▶ **REQUIRED ACTION**
Please repeat the data exactly. Any picture in it stays out.

▶ **RECORDS FOR THIS EXERCISE**
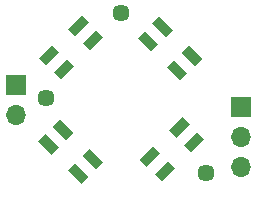
<source format=gbr>
%TF.GenerationSoftware,KiCad,Pcbnew,(5.99.0-2195-g476558ece)*%
%TF.CreationDate,2020-08-10T22:43:53-04:00*%
%TF.ProjectId,LED-daughterboard,4c45442d-6461-4756-9768-746572626f61,rev?*%
%TF.SameCoordinates,Original*%
%TF.FileFunction,Soldermask,Top*%
%TF.FilePolarity,Negative*%
%FSLAX46Y46*%
G04 Gerber Fmt 4.6, Leading zero omitted, Abs format (unit mm)*
G04 Created by KiCad (PCBNEW (5.99.0-2195-g476558ece)) date 2020-08-10 22:43:53*
%MOMM*%
%LPD*%
G01*
G04 APERTURE LIST*
%ADD10O,1.700000X1.700000*%
%ADD11R,1.700000X1.700000*%
%ADD12C,1.448000*%
G04 APERTURE END LIST*
D10*
%TO.C,J2*%
X-5600000Y8660000D03*
D11*
X-5600000Y11200000D03*
%TD*%
D10*
%TO.C,J1*%
X13400000Y4320000D03*
X13400000Y6860000D03*
D11*
X13400000Y9400000D03*
%TD*%
D12*
%TO.C,H3*%
X10500000Y3800000D03*
%TD*%
%TO.C,H2*%
X-3100000Y10100000D03*
%TD*%
%TO.C,H1*%
X3300000Y17300000D03*
%TD*%
%TO.C,D4*%
G36*
X9721320Y7284924D02*
G01*
X10322361Y6683883D01*
X9190990Y5552512D01*
X8589949Y6153553D01*
X9721320Y7284924D01*
G37*
G36*
X8483883Y8522361D02*
G01*
X9084924Y7921320D01*
X7953553Y6789949D01*
X7352512Y7390990D01*
X8483883Y8522361D01*
G37*
G36*
X7246447Y4810051D02*
G01*
X7847488Y4209010D01*
X6716117Y3077639D01*
X6115076Y3678680D01*
X7246447Y4810051D01*
G37*
G36*
X6009010Y6047488D02*
G01*
X6610051Y5446447D01*
X5478680Y4315076D01*
X4877639Y4916117D01*
X6009010Y6047488D01*
G37*
%TD*%
%TO.C,D3*%
G36*
X484924Y3478680D02*
G01*
X-116117Y2877639D01*
X-1247488Y4009010D01*
X-646447Y4610051D01*
X484924Y3478680D01*
G37*
G36*
X1722361Y4716117D02*
G01*
X1121320Y4115076D01*
X-10051Y5246447D01*
X590990Y5847488D01*
X1722361Y4716117D01*
G37*
G36*
X-1989949Y5953553D02*
G01*
X-2590990Y5352512D01*
X-3722361Y6483883D01*
X-3121320Y7084924D01*
X-1989949Y5953553D01*
G37*
G36*
X-752512Y7190990D02*
G01*
X-1353553Y6589949D01*
X-2484924Y7721320D01*
X-1883883Y8322361D01*
X-752512Y7190990D01*
G37*
%TD*%
%TO.C,D2*%
G36*
X-3065165Y12933794D02*
G01*
X-3666206Y13534835D01*
X-2534835Y14666206D01*
X-1933794Y14065165D01*
X-3065165Y12933794D01*
G37*
G36*
X-1827728Y11696357D02*
G01*
X-2428769Y12297398D01*
X-1297398Y13428769D01*
X-696357Y12827728D01*
X-1827728Y11696357D01*
G37*
G36*
X-590292Y15408667D02*
G01*
X-1191333Y16009708D01*
X-59962Y17141079D01*
X541079Y16540038D01*
X-590292Y15408667D01*
G37*
G36*
X647145Y14171230D02*
G01*
X46104Y14772271D01*
X1177475Y15903642D01*
X1778516Y15302601D01*
X647145Y14171230D01*
G37*
%TD*%
%TO.C,D1*%
G36*
X5933794Y16465165D02*
G01*
X6534835Y17066206D01*
X7666206Y15934835D01*
X7065165Y15333794D01*
X5933794Y16465165D01*
G37*
G36*
X4696357Y15227728D02*
G01*
X5297398Y15828769D01*
X6428769Y14697398D01*
X5827728Y14096357D01*
X4696357Y15227728D01*
G37*
G36*
X8408667Y13990292D02*
G01*
X9009708Y14591333D01*
X10141079Y13459962D01*
X9540038Y12858921D01*
X8408667Y13990292D01*
G37*
G36*
X7171230Y12752855D02*
G01*
X7772271Y13353896D01*
X8903642Y12222525D01*
X8302601Y11621484D01*
X7171230Y12752855D01*
G37*
%TD*%
M02*

</source>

▶ **RESULT**
<source format=gbr>
%TF.GenerationSoftware,KiCad,Pcbnew,(5.99.0-2195-g476558ece)*%
%TF.CreationDate,2020-08-10T22:43:53-04:00*%
%TF.ProjectId,LED-daughterboard,4c45442d-6461-4756-9768-746572626f61,rev?*%
%TF.SameCoordinates,Original*%
%TF.FileFunction,Soldermask,Top*%
%TF.FilePolarity,Negative*%
%FSLAX46Y46*%
G04 Gerber Fmt 4.6, Leading zero omitted, Abs format (unit mm)*
G04 Created by KiCad (PCBNEW (5.99.0-2195-g476558ece)) date 2020-08-10 22:43:53*
%MOMM*%
%LPD*%
G01*
G04 APERTURE LIST*
%ADD10O,1.700000X1.700000*%
%ADD11R,1.700000X1.700000*%
%ADD12C,1.448000*%
G04 APERTURE END LIST*
D10*
%TO.C,J2*%
X-5600000Y8660000D03*
D11*
X-5600000Y11200000D03*
%TD*%
D10*
%TO.C,J1*%
X13400000Y4320000D03*
X13400000Y6860000D03*
D11*
X13400000Y9400000D03*
%TD*%
D12*
%TO.C,H3*%
X10500000Y3800000D03*
%TD*%
%TO.C,H2*%
X-3100000Y10100000D03*
%TD*%
%TO.C,H1*%
X3300000Y17300000D03*
%TD*%
%TO.C,D4*%
G36*
X9721320Y7284924D02*
G01*
X10322361Y6683883D01*
X9190990Y5552512D01*
X8589949Y6153553D01*
X9721320Y7284924D01*
G37*
G36*
X8483883Y8522361D02*
G01*
X9084924Y7921320D01*
X7953553Y6789949D01*
X7352512Y7390990D01*
X8483883Y8522361D01*
G37*
G36*
X7246447Y4810051D02*
G01*
X7847488Y4209010D01*
X6716117Y3077639D01*
X6115076Y3678680D01*
X7246447Y4810051D01*
G37*
G36*
X6009010Y6047488D02*
G01*
X6610051Y5446447D01*
X5478680Y4315076D01*
X4877639Y4916117D01*
X6009010Y6047488D01*
G37*
%TD*%
%TO.C,D3*%
G36*
X484924Y3478680D02*
G01*
X-116117Y2877639D01*
X-1247488Y4009010D01*
X-646447Y4610051D01*
X484924Y3478680D01*
G37*
G36*
X1722361Y4716117D02*
G01*
X1121320Y4115076D01*
X-10051Y5246447D01*
X590990Y5847488D01*
X1722361Y4716117D01*
G37*
G36*
X-1989949Y5953553D02*
G01*
X-2590990Y5352512D01*
X-3722361Y6483883D01*
X-3121320Y7084924D01*
X-1989949Y5953553D01*
G37*
G36*
X-752512Y7190990D02*
G01*
X-1353553Y6589949D01*
X-2484924Y7721320D01*
X-1883883Y8322361D01*
X-752512Y7190990D01*
G37*
%TD*%
%TO.C,D2*%
G36*
X-3065165Y12933794D02*
G01*
X-3666206Y13534835D01*
X-2534835Y14666206D01*
X-1933794Y14065165D01*
X-3065165Y12933794D01*
G37*
G36*
X-1827728Y11696357D02*
G01*
X-2428769Y12297398D01*
X-1297398Y13428769D01*
X-696357Y12827728D01*
X-1827728Y11696357D01*
G37*
G36*
X-590292Y15408667D02*
G01*
X-1191333Y16009708D01*
X-59962Y17141079D01*
X541079Y16540038D01*
X-590292Y15408667D01*
G37*
G36*
X647145Y14171230D02*
G01*
X46104Y14772271D01*
X1177475Y15903642D01*
X1778516Y15302601D01*
X647145Y14171230D01*
G37*
%TD*%
%TO.C,D1*%
G36*
X5933794Y16465165D02*
G01*
X6534835Y17066206D01*
X7666206Y15934835D01*
X7065165Y15333794D01*
X5933794Y16465165D01*
G37*
G36*
X4696357Y15227728D02*
G01*
X5297398Y15828769D01*
X6428769Y14697398D01*
X5827728Y14096357D01*
X4696357Y15227728D01*
G37*
G36*
X8408667Y13990292D02*
G01*
X9009708Y14591333D01*
X10141079Y13459962D01*
X9540038Y12858921D01*
X8408667Y13990292D01*
G37*
G36*
X7171230Y12752855D02*
G01*
X7772271Y13353896D01*
X8903642Y12222525D01*
X8302601Y11621484D01*
X7171230Y12752855D01*
G37*
%TD*%
M02*

</source>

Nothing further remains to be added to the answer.